In the Name of God

In the Name of God July 15, 2016

French flag half staff--cropped 2
YouTube screen capture of the French flag at half staff in front in front of Elysee Palace after the November, 2015 Paris attacks.

My heart sank when the first thing Keith did when he got home from work yesterday was to put the English-language France 24 news on the TV. The last time he did that was on November 13 after the terrorist attacks in Paris.

Again we saw a parade of bodies covered in sheets. I later learned that for want of sheets, people were pulling tablecloths from nearby restaurant tables.

As we watched, Keith picked up something that flew past me. The French Minister said, “Our thoughts go to the families of the victims.” Not thoughts and prayers or even only prayers. That’s instructive coming from a predominantly Catholic country which lived through the bloody religious wars of the Reformation. America has never quite recovered from the Second Great Awakening that began toward the end of the 18th century. Christian fundamentalism never quite took hold in Europe and Great Britain precisely because they had enough of religious extremism, thank you very much.

France was in the midst of celebrating their version of the Fourth of July, Bastille Day. It marks the storming of the Bastille and symbolized the idea of freedom. Before the attack, French Premier François Hollande had used the occasion to announce the rescinding of the state of emergency imposed after the Paris attacks. Last night, Hollande rescinded the rescinding. That was to be expected, but if we lose sight of the freedoms Bastille Day celebrates, the Islamic extremists win.

Just a few days ago, evangelist Ray Comfort claimed, if we allow atheists to have political power, mass bloodshed would soon follow (quote via the Friendly Atheist).

Atheists have caused 110 million deaths in the last hundred years. Stalin, 60 million, he was an atheist. Mao, 40 million, and he was an atheist. Pol Pot, 1.7 million, he was an atheist. Vladimir Lenin, 5 million people slaughtered, he was an atheist. And so when people realize that, you can’t trust an atheist in a position of authority, especially politically. They may be nice people when you meet them in the street, but you give them power to do what they want and carry out their own agendas and you’re gonna find that they don’t have any moral high ground to stand on ‘cause they’re not standing on any whatsoever.

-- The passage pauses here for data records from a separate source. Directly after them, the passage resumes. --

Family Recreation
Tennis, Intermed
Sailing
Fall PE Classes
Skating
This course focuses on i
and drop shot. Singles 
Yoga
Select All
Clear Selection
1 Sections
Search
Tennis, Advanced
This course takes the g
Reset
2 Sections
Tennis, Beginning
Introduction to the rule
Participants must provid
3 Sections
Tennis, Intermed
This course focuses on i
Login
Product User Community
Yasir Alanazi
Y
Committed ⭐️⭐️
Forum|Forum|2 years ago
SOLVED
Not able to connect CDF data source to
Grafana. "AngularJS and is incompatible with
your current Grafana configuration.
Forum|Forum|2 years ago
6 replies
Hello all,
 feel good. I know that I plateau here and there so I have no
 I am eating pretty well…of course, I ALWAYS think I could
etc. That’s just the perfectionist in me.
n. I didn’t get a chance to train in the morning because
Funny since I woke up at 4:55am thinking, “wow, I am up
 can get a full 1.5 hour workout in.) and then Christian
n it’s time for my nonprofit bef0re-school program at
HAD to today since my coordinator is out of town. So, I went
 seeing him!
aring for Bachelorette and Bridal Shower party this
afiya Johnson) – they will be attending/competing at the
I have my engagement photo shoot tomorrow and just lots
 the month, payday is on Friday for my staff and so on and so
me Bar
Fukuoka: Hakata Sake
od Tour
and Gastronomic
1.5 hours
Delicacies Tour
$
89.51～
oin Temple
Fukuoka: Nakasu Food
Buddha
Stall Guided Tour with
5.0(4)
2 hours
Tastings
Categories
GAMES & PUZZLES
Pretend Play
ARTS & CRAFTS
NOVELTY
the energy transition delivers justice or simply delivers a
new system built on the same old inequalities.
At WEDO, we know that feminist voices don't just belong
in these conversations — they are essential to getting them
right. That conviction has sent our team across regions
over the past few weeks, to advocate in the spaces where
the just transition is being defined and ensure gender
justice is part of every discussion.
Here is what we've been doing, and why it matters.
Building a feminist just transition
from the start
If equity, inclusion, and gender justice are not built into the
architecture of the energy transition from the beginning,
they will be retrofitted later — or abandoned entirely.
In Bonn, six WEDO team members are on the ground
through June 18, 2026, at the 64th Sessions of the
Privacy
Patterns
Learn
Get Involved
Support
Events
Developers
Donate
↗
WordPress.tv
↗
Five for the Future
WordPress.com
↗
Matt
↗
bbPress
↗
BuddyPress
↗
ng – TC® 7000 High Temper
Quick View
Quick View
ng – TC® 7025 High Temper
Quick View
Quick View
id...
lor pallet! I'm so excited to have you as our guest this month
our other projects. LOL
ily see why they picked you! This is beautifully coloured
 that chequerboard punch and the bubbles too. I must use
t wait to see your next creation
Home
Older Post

Oy. This is the atheist version of the Jewish Blood Libel. Betcha can’t eat just one Christian baby matzo!

One of the many problems with this particularly absurd claim is that these dictators didn’t kill in the name of atheism. They were murderous despots who happened to be atheists.

But the biggest hole in the argument is that the deaths attributable to the above Communist dictators pale in comparison to the murders committed in the name of Christianity. Crusades, forced conversions, religious wars, etc.

And of course, in modern times, the largest group killing in the name of God would be the Islamic extremists responsible for atrocities such as the attack in Nice. Indeed, such jihadists have been hacking atheists to death, especially in Bangladesh.

I can’t help thinking back to reason the adamantly anti-Christian Thomas Jefferson won the presidency over John Adams. The voters felt more comfortable having a president who was (inaccurately) thought to be an atheist over someone they feared would install a national church, discriminating against all others. That fear was a political manipulation, but still illuminating.

Atheists fight only with ideas. It takes an absolute faith in God to kill for them.